First paper on proteome turnover

Pratt, J. M., Petty, J., Riba-Garcia, I., Robertson, D. H., Gaskell, S. J., Oliver, S. G. & Beynon, R. J. (2002). Dynamics of protein turnover, a missing dimension in proteomics. Mol Cell Proteomics 1, 579-91. [PUBMED] [PDF]

Functional genomic experiments frequently involve a comparison of the levels of gene expression between two or more genetic, developmental, or physiological states. Such comparisons can be carried out at either the RNA (transcriptome) or protein (proteome) level, but there is often a lack of congruence between parallel analyses using these two approaches. To fully interpret protein abundance data from proteomic experiments, it is necessary to understand the contributions made by the opposing processes of synthesis and degradation to the transition between the states compared.

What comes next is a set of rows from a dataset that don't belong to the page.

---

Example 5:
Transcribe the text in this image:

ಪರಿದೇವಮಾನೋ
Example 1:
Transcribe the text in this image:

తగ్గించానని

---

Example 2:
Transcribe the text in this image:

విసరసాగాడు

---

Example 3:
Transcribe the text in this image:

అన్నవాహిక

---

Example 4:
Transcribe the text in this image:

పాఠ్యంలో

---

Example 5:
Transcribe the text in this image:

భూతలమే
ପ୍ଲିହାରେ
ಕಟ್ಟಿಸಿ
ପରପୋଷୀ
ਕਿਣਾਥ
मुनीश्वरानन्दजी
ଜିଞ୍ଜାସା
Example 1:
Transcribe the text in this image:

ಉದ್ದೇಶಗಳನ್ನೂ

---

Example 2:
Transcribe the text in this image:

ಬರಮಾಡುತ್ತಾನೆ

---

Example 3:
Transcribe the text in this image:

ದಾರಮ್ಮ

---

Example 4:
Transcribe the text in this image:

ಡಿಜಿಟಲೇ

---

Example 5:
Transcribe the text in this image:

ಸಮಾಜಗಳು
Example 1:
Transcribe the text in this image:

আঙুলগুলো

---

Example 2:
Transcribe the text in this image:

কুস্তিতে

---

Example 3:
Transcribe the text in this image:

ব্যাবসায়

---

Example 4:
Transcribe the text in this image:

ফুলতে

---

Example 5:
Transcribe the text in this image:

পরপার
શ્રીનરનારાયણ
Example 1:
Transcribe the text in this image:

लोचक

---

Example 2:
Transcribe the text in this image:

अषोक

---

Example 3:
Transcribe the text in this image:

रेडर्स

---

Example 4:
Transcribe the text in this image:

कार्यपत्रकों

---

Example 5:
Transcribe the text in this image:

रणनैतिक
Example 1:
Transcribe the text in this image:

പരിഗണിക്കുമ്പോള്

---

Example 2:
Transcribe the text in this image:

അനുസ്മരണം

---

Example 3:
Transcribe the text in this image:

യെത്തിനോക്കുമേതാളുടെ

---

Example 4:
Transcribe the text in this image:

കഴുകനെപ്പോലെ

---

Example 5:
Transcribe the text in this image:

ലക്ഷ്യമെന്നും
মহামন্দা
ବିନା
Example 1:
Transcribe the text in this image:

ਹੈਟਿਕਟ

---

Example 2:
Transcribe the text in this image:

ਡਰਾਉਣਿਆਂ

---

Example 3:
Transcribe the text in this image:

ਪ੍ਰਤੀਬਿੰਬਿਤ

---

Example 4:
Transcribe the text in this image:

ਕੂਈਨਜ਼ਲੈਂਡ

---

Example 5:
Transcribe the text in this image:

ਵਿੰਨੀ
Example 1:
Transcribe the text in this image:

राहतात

Thus, there is a need for reliable methods to determine the rates of turnover of individual proteins at amounts comparable to those obtained in proteomic experiments. Here, we show that stable isotope-labeled amino acids can be used to define the rate of breakdown of individual proteins by inspection of mass shifts in tryptic fragments. The approach has been applied to an analysis of abundant proteins in glucose-limited yeast cells grown in aerobic chemostat culture at steady state. The average rate of degradation of 50 proteins was 2.2%/h, although some proteins were turned over at imperceptible rates, and others had degradation rates of almost 10%/h. This range of values suggests that protein turnover is a significant missing dimension in proteomic experiments and needs to be considered when assessing protein abundance data and comparing it to the relative abundance of cognate mRNA species.